**Directive:** Below are entries. Pull out all lines containing "Cela".

*** Opening Input data ***

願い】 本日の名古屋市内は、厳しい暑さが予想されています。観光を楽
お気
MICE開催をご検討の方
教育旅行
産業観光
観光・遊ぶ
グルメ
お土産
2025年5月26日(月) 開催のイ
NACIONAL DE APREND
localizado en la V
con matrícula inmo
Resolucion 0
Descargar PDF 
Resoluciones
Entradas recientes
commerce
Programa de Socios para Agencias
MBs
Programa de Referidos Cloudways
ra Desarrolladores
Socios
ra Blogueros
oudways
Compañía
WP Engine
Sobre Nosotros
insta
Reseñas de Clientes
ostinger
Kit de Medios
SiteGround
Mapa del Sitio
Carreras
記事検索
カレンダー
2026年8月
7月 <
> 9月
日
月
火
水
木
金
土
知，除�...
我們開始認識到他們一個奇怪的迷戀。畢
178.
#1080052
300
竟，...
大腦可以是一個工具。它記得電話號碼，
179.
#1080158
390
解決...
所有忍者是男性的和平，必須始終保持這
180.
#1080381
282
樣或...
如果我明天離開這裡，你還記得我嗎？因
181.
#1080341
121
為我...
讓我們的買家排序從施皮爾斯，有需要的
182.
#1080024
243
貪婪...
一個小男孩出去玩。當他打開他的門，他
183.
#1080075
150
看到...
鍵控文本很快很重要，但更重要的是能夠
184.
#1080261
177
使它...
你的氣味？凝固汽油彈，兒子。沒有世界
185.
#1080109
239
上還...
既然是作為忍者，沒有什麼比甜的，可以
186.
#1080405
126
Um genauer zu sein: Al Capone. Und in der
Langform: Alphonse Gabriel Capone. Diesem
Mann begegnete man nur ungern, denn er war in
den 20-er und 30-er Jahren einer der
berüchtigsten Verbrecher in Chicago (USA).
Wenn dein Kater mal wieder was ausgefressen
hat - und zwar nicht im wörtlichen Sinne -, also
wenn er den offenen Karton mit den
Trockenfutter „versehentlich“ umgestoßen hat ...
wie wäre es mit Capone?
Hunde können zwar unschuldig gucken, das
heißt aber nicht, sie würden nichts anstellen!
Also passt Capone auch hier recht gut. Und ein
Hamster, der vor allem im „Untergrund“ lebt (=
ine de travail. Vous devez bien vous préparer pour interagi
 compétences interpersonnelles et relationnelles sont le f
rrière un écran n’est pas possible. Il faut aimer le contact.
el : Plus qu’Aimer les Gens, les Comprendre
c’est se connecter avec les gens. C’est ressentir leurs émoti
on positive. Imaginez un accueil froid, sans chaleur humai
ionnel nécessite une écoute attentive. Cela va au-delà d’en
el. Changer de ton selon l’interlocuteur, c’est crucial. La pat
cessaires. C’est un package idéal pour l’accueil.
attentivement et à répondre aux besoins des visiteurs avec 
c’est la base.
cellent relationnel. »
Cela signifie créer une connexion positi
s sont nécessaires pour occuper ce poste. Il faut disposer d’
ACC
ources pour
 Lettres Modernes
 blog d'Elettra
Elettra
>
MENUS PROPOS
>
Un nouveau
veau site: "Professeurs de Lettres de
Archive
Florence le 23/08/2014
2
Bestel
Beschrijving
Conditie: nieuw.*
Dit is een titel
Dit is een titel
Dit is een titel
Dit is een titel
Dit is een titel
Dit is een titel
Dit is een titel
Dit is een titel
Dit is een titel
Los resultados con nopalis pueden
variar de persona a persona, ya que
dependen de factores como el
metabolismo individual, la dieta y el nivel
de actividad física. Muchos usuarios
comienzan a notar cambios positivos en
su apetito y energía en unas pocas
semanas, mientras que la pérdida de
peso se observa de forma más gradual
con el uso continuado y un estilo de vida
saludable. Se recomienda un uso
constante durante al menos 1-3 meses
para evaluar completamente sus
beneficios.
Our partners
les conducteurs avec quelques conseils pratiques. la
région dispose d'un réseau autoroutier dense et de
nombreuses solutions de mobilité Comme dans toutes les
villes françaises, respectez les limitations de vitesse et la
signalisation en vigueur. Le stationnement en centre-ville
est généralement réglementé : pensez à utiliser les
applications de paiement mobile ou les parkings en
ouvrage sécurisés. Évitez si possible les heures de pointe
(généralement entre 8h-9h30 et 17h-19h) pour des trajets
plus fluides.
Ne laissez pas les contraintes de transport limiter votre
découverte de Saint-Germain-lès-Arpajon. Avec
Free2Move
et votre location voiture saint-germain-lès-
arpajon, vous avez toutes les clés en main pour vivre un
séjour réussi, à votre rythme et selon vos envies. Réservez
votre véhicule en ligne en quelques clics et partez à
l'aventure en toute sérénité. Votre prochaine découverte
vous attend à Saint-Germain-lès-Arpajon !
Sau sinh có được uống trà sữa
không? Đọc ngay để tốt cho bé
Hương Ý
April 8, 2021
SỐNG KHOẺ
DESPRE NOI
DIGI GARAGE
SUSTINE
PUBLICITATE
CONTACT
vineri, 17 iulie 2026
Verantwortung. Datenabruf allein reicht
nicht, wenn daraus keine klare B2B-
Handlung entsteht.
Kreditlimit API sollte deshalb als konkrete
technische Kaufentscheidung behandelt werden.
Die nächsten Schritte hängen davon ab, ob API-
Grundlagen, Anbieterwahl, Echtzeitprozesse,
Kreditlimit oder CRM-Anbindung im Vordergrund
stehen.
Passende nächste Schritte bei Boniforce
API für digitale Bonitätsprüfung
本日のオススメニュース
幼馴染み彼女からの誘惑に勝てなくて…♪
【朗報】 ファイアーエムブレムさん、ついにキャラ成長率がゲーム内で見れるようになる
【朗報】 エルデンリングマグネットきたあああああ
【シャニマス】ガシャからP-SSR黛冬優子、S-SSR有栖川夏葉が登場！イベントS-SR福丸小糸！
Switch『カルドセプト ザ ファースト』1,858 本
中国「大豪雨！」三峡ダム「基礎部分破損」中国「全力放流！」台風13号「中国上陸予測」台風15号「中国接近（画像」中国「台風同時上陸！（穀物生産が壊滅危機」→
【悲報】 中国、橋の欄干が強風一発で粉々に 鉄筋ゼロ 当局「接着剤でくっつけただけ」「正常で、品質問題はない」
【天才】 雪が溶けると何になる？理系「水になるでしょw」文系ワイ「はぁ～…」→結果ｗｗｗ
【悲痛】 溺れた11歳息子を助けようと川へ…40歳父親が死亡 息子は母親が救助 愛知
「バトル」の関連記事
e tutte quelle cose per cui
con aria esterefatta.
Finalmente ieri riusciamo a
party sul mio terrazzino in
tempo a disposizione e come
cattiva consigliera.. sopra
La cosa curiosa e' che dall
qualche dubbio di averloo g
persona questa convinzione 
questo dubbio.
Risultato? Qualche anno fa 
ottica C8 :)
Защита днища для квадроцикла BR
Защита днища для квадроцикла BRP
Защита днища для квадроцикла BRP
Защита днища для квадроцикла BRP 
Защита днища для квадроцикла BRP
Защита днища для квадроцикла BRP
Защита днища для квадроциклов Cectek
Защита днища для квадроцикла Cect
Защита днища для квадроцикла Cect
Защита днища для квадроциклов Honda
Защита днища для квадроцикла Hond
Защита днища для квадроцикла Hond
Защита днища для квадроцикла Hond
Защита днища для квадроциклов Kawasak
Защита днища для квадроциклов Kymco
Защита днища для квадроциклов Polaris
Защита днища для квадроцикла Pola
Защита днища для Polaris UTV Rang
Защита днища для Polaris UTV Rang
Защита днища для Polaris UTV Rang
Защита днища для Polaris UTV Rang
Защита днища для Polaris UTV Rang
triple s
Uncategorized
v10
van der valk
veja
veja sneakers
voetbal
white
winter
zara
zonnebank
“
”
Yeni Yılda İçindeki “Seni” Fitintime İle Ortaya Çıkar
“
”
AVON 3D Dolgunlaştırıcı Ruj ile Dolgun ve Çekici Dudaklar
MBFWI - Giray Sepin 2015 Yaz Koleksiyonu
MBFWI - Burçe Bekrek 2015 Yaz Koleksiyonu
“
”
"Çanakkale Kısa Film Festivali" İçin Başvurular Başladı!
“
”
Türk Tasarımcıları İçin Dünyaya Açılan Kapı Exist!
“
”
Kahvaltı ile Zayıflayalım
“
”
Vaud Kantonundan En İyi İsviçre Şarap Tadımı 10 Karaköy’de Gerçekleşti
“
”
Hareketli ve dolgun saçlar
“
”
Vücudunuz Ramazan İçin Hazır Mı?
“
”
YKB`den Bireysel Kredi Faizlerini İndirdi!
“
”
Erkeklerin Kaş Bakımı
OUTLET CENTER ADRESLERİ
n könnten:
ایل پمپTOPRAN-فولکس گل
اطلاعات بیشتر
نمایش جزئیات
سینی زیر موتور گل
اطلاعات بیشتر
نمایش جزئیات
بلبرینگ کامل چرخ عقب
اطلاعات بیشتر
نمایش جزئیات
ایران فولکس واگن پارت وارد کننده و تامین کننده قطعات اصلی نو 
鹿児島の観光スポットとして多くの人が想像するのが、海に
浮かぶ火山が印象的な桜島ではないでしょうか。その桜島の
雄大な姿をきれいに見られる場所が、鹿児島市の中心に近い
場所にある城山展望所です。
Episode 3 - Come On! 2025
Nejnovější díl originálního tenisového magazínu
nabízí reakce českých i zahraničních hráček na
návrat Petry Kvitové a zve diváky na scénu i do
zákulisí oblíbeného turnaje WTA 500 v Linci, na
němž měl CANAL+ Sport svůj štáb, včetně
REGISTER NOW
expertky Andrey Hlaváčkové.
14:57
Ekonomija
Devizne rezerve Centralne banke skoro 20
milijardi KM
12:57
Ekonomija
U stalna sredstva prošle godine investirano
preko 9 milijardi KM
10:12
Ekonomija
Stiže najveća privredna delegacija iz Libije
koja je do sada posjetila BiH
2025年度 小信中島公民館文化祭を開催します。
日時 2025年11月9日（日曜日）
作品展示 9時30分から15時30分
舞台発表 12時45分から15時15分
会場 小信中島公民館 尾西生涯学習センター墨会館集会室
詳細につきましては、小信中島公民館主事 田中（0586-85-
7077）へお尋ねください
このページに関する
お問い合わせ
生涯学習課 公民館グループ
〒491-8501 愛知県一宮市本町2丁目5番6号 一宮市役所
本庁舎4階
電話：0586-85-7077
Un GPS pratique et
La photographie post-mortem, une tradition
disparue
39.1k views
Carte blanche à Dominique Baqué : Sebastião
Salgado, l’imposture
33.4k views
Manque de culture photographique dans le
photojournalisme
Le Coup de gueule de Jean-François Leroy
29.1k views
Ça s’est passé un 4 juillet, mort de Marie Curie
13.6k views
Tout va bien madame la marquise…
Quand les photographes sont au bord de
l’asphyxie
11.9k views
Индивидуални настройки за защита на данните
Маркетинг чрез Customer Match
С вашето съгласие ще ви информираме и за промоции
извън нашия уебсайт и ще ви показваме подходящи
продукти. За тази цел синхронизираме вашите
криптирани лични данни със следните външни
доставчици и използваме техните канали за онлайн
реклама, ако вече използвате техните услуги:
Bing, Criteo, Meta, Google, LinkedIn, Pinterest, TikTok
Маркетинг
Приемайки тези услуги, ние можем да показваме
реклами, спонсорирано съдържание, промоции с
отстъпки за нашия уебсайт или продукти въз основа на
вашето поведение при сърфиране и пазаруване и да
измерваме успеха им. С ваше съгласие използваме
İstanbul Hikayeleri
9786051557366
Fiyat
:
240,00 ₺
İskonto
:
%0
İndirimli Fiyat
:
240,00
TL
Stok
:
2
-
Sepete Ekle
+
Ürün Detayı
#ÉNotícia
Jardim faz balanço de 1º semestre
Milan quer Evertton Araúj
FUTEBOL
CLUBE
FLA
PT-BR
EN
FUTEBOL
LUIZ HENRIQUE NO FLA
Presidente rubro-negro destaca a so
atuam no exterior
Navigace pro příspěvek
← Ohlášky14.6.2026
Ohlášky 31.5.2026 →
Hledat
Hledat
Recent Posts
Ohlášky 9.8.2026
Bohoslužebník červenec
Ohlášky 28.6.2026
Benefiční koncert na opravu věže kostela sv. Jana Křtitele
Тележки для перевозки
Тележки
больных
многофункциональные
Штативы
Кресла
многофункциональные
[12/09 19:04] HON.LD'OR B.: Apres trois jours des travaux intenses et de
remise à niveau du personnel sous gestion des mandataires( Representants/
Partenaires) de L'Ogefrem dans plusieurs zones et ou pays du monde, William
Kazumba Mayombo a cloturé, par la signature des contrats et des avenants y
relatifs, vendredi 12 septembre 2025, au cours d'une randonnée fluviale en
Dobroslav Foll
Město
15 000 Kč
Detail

*** Closing Input data ***

**Answer box:**
ionnel nécessite une écoute attentive. Cela va au-delà d’en
Cela signifie créer une connexion positi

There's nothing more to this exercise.